* [执行要求]:
请从介绍AdapSafe2多区域频率控制方法的这篇论文摘要页末尾接着往下写。

━━━ 原文节选

← 返回
AdapSafe2:无先验安全认证的强化学习在多区域频率控制中的应用
AdapSafe2: Prior-Free Safe-Certified Reinforcement Learning for Multi-Area Frequency Control
| 作者 | Xu Wan · Mingyang Sun |
| 期刊 | IEEE Transactions on Power Systems |
| 出版日期 | 2024年10月 |
| 技术分类 | 储能系统技术 |
| 技术标签 | 储能系统 强化学习 |
| 相关度评分 | ★★★★★ 5.0 / 5.0 |
| 关键词 | 安全强化学习 电力系统频率控制 AdapSafe2方法 非平稳环境 安全约束 |
语言:
中文摘要
高比例可再生能源接入下,安全强化学习(RL)被广泛用于电力系统频率控制。然而,现有方法在非稳态环境适应与高维时变安全约束满足方面仍面临挑战。本文提出AdapSafe2,一种无需先验知识且具备安全保证的多区域频率控制方法。通过元环境学习算法自适应追踪系统参数变化,并构建元强化学习框架实现无模型自适应控制;设计基于控制屏障函数的安全评判网络与安全补偿器,动态识别并仅对高风险区域进行补偿,提升高维约束下的求解效率。在2区与3区低惯量系统中的仿真验证了该方法在动态安全约束下的优越性能。
English Abstract
Safe Reinforcement Learning (RL) has been widely investigated to conduct power systems frequency control under high renewable energy resources penetration. Nevertheless, existing safe RL-based frequency control methods still face two fundamental challenges to achieving safety guarantees: (1) operating in non-stationary environments without the prior knowledge of the system parameters and (2) simultaneously satisfying high-dimensional and time-varying safety constraints in multi-area cases. To this end, this paper proposes a prior-free reinforcement learning-based frequency control method with guaranteed safety for multi-area power systems named AdapSafe2. To tackle Challenge (1), a meta-based environmental learning algorithm is developed to automatically capture and rapidly adapts to non-stationary system parameters without relying on a predefined nominal model. Furthermore, a meta-RL framework is established to achieve a self-adaptive frequency control strategy without prior knowledge. Moreover, for Challenge (2), a novel safety-critic network and a safe-certified compensator based on the control barrier function are designed to identify time-varying safety constraints. Leveraging risk assessments from the safety-critic network, the compensator performs dynamic safety compensations only for areas with risk, thereby enhancing the efficiency of solving under high-dimensional safety constraints. Numerical simulations conducted under 2-Area and 3-Area wind-aggregated low-inertia power systems demonstrate that the proposed AdapSafe2 can outperform the state-of-the-art approaches while effectively satisfying the dynamic safety constraints.

━━━━━━
━━━ 所给资料

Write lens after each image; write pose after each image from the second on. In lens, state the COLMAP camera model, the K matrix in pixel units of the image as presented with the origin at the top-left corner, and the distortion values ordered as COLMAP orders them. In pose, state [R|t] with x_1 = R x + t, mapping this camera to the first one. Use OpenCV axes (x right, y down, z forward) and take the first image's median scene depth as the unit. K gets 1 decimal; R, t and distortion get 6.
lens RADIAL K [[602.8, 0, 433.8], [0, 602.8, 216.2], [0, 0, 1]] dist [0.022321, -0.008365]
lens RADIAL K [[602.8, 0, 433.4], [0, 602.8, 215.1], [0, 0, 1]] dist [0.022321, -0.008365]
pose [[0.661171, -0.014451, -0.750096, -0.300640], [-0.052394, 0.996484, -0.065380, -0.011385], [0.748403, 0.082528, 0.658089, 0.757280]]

━━━━━━

* [答复内容]:
S
SunView 深度解读
该无先验安全强化学习技术对阳光电源PowerTitan储能系统和ST系列储能变流器的频率调节功能具有重要应用价值。AdapSafe2的元学习自适应框架可增强储能系统在高比例新能源场景下的动态响应能力,其控制屏障函数安全机制能确保储能系统在SOC、功率等多维约束下的安全运行。该技术可与阳光电源现有的VSG虚拟同步机控制和GFM构网型控制技术融合,提升多区域电网互联场景下的一次调频性能。特别适用于iSolarCloud平台的智能调度模块,实现储能集群在非稳态电网环境下的无模型自适应协调控制,降低对精确系统模型的依赖,提高大规模储能参与电网调频的安全性与经济性。